New funding for Understanding Society confirmed

Understanding Society, the UK Household Longitudinal Study, led by a team of survey experts at the Institute for Social and Economic Research at the University of Essex, has been awarded an additional round of funding from the Economic and Social Research Council (ESRC).

This new grant will support Wave 12 of Understanding Society and provide further longitudinal data for researchers and policymakers.

Understanding Society started collecting data from every member of around 40,000 UK households in 2009, as a successor to the ESRC’s previous long-running study, the British Household Panel Survey, which ran from 1991-2008. The Study has now released 24 ‘waves’ of data for research with annual information on a range of social, economic, behavioural and health factors. A further four waves of data are currently being collected and processed. This new award from the ESRC will further extend that work. By the time Wave 12 of Understanding Society is completed, researchers will have 29 waves of household data available to use.

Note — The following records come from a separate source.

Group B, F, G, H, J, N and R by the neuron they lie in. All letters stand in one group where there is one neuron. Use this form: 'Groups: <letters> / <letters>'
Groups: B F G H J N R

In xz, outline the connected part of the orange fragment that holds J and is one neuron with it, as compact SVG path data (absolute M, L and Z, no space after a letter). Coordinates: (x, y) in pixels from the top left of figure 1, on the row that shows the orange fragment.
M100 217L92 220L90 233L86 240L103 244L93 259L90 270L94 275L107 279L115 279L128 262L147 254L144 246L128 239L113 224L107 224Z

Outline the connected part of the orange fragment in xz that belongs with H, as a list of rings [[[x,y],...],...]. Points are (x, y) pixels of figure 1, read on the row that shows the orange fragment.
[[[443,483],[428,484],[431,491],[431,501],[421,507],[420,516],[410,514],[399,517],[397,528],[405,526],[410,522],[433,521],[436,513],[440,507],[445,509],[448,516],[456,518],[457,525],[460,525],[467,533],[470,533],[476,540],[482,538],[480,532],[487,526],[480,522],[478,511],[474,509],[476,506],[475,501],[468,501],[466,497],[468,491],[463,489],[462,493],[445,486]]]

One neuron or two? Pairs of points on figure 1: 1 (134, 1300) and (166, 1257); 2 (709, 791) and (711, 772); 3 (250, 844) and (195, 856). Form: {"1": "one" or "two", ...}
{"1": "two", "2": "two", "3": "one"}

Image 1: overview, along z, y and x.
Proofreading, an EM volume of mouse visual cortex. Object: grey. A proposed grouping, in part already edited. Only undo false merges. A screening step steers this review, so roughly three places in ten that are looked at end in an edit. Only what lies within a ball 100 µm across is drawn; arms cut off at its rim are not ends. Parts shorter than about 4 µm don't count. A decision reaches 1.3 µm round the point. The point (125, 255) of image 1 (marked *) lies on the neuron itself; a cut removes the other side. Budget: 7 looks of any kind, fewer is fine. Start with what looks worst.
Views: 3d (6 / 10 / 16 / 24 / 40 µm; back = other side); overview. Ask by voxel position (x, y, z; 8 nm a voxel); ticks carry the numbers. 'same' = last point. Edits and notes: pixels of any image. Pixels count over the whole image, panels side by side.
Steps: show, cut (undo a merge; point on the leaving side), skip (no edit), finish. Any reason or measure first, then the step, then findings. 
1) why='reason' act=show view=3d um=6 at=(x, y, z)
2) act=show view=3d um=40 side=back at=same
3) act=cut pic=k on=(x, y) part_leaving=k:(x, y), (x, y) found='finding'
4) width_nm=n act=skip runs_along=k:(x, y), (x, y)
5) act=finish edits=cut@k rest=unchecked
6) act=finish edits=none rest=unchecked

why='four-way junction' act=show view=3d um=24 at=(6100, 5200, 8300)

The funding also includes support for two new waves of the Innovation Panel – a sample of 1,500 households that have been interviewed every year since 2008. The Innovation Panel is used as a testing ground for researchers to conduct methodological experiments, improving survey design and longitudinal research. Research using the Innovation Panel has looked at a diverse range of topics including using new technology for data collection, how survey participants conceptualise their household finances, and how studies can collect information when partners separate.

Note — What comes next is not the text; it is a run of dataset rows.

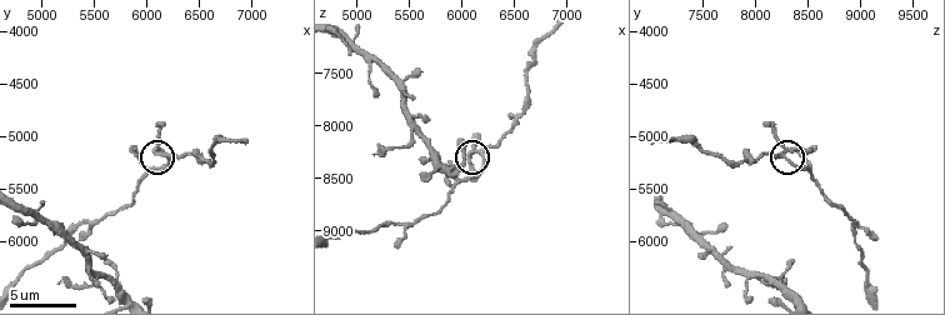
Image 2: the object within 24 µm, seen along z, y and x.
act=show view=3d um=6 at=(6160, 5160, 8220)

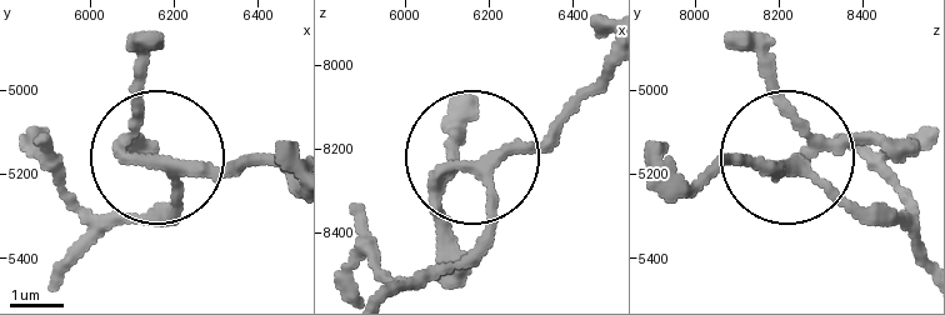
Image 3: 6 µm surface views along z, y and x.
width_nm=200 act=skip runs_along=3:(78, 266), (173, 195), (131, 131), (131, 43) found='all the same neuron'

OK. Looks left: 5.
why='small branch off a trunk' act=show view=3d um=24 at=(11000, 9100, 5900)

Each wave of the Study takes two years to collect, but each household is interviewed annually. Survey responses are gathered through a combination of interviewers visiting the households that take part or households completing their survey online. The collected data are then cleaned and processed by the Understanding Society team at the Institute for Social and Economic Research. The data are deposited and made available via the UK Data Service.

Professor Michaela Benzeval, Director of Understanding Society, said: “By collecting information from our participants every year, the study provides crucial information for researchers and policymakers on the changes and stability of the lives of people and their households in the UK. Every year the study collects data the stronger it becomes. We have many exciting plans for the future and this grant ensures the longevity of this work.”

Types of data collected

• The survey covers everyone in a household, from children to adults, allowing researchers to understand the experiences of the whole population.

• The ethnic minority sample allows the experiences of specific ethnic minority groups to be investigated.

• The biomarkers and genetic data is collected by nurses to measure people’s health enable researchers to understand the relationship between social and economic circumstances and health.

• Study data can be linked (with consent) to administrative records from other sources, building a richer picture of households.